- _WHAT IS EXPECTED_
Render every line of the items below as a Markdown table with two columns, Row and Line. Number each line in order and leave out blank lines.

- _RECORDS FOR THE TASK_
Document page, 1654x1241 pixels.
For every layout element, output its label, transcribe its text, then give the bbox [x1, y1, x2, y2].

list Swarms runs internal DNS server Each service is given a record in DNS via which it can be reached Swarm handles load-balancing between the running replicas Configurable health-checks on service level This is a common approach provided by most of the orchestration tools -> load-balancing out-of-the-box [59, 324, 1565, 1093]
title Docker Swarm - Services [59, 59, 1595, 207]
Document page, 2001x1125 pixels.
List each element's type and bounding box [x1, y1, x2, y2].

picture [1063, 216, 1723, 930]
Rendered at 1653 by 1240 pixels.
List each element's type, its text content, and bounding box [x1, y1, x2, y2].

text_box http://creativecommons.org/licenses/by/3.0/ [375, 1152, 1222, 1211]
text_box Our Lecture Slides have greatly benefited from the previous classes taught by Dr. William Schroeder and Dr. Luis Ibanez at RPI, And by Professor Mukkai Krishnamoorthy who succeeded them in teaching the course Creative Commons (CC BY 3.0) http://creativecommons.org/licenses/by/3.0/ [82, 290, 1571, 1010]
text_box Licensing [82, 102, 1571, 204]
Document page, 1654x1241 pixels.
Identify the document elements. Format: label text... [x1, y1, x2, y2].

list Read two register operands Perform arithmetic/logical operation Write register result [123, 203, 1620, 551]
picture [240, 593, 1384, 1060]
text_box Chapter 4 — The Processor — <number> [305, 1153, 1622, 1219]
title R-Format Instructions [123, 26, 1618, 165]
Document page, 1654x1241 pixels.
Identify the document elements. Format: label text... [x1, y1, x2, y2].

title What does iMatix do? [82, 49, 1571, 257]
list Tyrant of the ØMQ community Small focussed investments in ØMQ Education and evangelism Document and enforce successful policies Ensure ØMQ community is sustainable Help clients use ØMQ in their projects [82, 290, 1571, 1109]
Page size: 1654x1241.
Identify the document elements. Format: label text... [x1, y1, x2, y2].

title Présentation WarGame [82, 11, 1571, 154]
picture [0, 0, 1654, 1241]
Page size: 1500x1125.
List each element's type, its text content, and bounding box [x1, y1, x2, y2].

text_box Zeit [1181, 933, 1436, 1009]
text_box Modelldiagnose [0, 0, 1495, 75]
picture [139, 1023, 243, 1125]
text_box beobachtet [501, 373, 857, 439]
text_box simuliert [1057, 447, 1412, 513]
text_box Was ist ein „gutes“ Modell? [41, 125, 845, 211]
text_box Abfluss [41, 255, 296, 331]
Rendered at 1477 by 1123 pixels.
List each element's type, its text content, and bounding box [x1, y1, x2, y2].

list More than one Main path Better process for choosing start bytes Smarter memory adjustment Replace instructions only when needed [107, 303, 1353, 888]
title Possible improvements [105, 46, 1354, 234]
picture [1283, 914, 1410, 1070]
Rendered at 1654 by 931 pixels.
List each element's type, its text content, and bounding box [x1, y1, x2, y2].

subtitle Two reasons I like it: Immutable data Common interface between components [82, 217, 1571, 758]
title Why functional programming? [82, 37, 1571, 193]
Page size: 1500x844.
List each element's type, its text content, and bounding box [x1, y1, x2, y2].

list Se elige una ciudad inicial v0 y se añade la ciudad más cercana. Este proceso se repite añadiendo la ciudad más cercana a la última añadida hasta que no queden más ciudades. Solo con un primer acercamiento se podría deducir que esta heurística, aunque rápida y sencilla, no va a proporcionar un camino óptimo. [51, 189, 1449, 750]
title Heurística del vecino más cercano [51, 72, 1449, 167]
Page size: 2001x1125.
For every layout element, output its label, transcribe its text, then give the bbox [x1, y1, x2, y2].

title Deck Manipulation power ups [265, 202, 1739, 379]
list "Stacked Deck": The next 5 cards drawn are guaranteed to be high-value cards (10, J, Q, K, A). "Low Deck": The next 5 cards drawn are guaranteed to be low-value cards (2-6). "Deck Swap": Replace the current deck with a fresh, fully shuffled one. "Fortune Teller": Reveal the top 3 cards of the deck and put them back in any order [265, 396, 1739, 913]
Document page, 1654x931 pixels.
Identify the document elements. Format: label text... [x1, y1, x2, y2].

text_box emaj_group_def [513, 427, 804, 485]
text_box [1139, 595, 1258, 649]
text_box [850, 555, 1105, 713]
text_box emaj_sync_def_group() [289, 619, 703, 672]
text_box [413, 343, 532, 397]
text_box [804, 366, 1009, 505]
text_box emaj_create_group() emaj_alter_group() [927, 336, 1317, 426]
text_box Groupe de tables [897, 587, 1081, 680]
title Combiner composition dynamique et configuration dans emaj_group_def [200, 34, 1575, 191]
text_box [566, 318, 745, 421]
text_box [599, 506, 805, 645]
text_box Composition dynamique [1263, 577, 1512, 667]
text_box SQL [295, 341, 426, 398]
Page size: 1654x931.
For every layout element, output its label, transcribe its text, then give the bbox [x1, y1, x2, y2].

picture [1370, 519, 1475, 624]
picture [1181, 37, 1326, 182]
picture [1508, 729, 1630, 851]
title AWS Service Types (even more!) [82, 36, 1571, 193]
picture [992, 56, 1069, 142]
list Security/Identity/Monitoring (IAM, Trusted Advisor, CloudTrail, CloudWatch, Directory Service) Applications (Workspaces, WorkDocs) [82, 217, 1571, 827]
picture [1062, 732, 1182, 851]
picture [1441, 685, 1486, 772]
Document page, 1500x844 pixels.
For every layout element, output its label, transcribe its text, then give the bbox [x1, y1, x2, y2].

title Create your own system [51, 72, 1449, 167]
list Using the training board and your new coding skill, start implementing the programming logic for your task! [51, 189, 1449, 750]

- _OUTPUT BELOW_
| Row | Line |
|---|---|
| 1 | Document page, 1654x1241 pixels. |
| 2 | For every layout element, output its label, transcribe its text, then give the bbox [x1, y1, x2, y2]. |
| 3 | list Swarms runs internal DNS server Each service is given a record in DNS via which it can be reached Swarm handles load-balancing between the running replicas Configurable health-checks on service level This is a common approach provided by most of the orchestration tools -> load-balancing out-of-the-box [59, 324, 1565, 1093] |
| 4 | title Docker Swarm - Services [59, 59, 1595, 207] |
| 5 | Document page, 2001x1125 pixels. |
| 6 | List each element's type and bounding box [x1, y1, x2, y2]. |
| 7 | picture [1063, 216, 1723, 930] |
| 8 | Rendered at 1653 by 1240 pixels. |
| 9 | List each element's type, its text content, and bounding box [x1, y1, x2, y2]. |
| 10 | text_box http://creativecommons.org/licenses/by/3.0/ [375, 1152, 1222, 1211] |
| 11 | text_box Our Lecture Slides have greatly benefited from the previous classes taught by Dr. William Schroeder and Dr. Luis Ibanez at RPI, And by Professor Mukkai Krishnamoorthy who succeeded them in teaching the course Creative Commons (CC BY 3.0) http://creativecommons.org/licenses/by/3.0/ [82, 290, 1571, 1010] |
| 12 | text_box Licensing [82, 102, 1571, 204] |
| 13 | Document page, 1654x1241 pixels. |
| 14 | Identify the document elements. Format: label text... [x1, y1, x2, y2]. |
| 15 | list Read two register operands Perform arithmetic/logical operation Write register result [123, 203, 1620, 551] |
| 16 | picture [240, 593, 1384, 1060] |
| 17 | text_box Chapter 4 — The Processor — <number> [305, 1153, 1622, 1219] |
| 18 | title R-Format Instructions [123, 26, 1618, 165] |
| 19 | Document page, 1654x1241 pixels. |
| 20 | Identify the document elements. Format: label text... [x1, y1, x2, y2]. |
| 21 | title What does iMatix do? [82, 49, 1571, 257] |
| 22 | list Tyrant of the ØMQ community Small focussed investments in ØMQ Education and evangelism Document and enforce successful policies Ensure ØMQ community is sustainable Help clients use ØMQ in their projects [82, 290, 1571, 1109] |
| 23 | Page size: 1654x1241. |
| 24 | Identify the document elements. Format: label text... [x1, y1, x2, y2]. |
| 25 | title Présentation WarGame [82, 11, 1571, 154] |
| 26 | picture [0, 0, 1654, 1241] |
| 27 | Page size: 1500x1125. |
| 28 | List each element's type, its text content, and bounding box [x1, y1, x2, y2]. |
| 29 | text_box Zeit [1181, 933, 1436, 1009] |
| 30 | text_box Modelldiagnose [0, 0, 1495, 75] |
| 31 | picture [139, 1023, 243, 1125] |
| 32 | text_box beobachtet [501, 373, 857, 439] |
| 33 | text_box simuliert [1057, 447, 1412, 513] |
| 34 | text_box Was ist ein „gutes“ Modell? [41, 125, 845, 211] |
| 35 | text_box Abfluss [41, 255, 296, 331] |
| 36 | Rendered at 1477 by 1123 pixels. |
| 37 | List each element's type, its text content, and bounding box [x1, y1, x2, y2]. |
| 38 | list More than one Main path Better process for choosing start bytes Smarter memory adjustment Replace instructions only when needed [107, 303, 1353, 888] |
| 39 | title Possible improvements [105, 46, 1354, 234] |
| 40 | picture [1283, 914, 1410, 1070] |
| 41 | Rendered at 1654 by 931 pixels. |
| 42 | List each element's type, its text content, and bounding box [x1, y1, x2, y2]. |
| 43 | subtitle Two reasons I like it: Immutable data Common interface between components [82, 217, 1571, 758] |
| 44 | title Why functional programming? [82, 37, 1571, 193] |
| 45 | Page size: 1500x844. |
| 46 | List each element's type, its text content, and bounding box [x1, y1, x2, y2]. |
| 47 | list Se elige una ciudad inicial v0 y se añade la ciudad más cercana. Este proceso se repite añadiendo la ciudad más cercana a la última añadida hasta que no queden más ciudades. Solo con un primer acercamiento se podría deducir que esta heurística, aunque rápida y sencilla, no va a proporcionar un camino óptimo. [51, 189, 1449, 750] |
| 48 | title Heurística del vecino más cercano [51, 72, 1449, 167] |
| 49 | Page size: 2001x1125. |
| 50 | For every layout element, output its label, transcribe its text, then give the bbox [x1, y1, x2, y2]. |
| 51 | title Deck Manipulation power ups [265, 202, 1739, 379] |
| 52 | list "Stacked Deck": The next 5 cards drawn are guaranteed to be high-value cards (10, J, Q, K, A). "Low Deck": The next 5 cards drawn are guaranteed to be low-value cards (2-6). "Deck Swap": Replace the current deck with a fresh, fully shuffled one. "Fortune Teller": Reveal the top 3 cards of the deck and put them back in any order [265, 396, 1739, 913] |
| 53 | Document page, 1654x931 pixels. |
| 54 | Identify the document elements. Format: label text... [x1, y1, x2, y2]. |
| 55 | text_box emaj_group_def [513, 427, 804, 485] |
| 56 | text_box [1139, 595, 1258, 649] |
| 57 | text_box [850, 555, 1105, 713] |
| 58 | text_box emaj_sync_def_group() [289, 619, 703, 672] |
| 59 | text_box [413, 343, 532, 397] |
| 60 | text_box [804, 366, 1009, 505] |
| 61 | text_box emaj_create_group() emaj_alter_group() [927, 336, 1317, 426] |
| 62 | text_box Groupe de tables [897, 587, 1081, 680] |
| 63 | title Combiner composition dynamique et configuration dans emaj_group_def [200, 34, 1575, 191] |
| 64 | text_box [566, 318, 745, 421] |
| 65 | text_box [599, 506, 805, 645] |
| 66 | text_box Composition dynamique [1263, 577, 1512, 667] |
| 67 | text_box SQL [295, 341, 426, 398] |
| 68 | Page size: 1654x931. |
| 69 | For every layout element, output its label, transcribe its text, then give the bbox [x1, y1, x2, y2]. |
| 70 | picture [1370, 519, 1475, 624] |
| 71 | picture [1181, 37, 1326, 182] |
| 72 | picture [1508, 729, 1630, 851] |
| 73 | title AWS Service Types (even more!) [82, 36, 1571, 193] |
| 74 | picture [992, 56, 1069, 142] |
| 75 | list Security/Identity/Monitoring (IAM, Trusted Advisor, CloudTrail, CloudWatch, Directory Service) Applications (Workspaces, WorkDocs) [82, 217, 1571, 827] |
| 76 | picture [1062, 732, 1182, 851] |
| 77 | picture [1441, 685, 1486, 772] |
| 78 | Document page, 1500x844 pixels. |
| 79 | For every layout element, output its label, transcribe its text, then give the bbox [x1, y1, x2, y2]. |
| 80 | title Create your own system [51, 72, 1449, 167] |
| 81 | list Using the training board and your new coding skill, start implementing the programming logic for your task! [51, 189, 1449, 750] |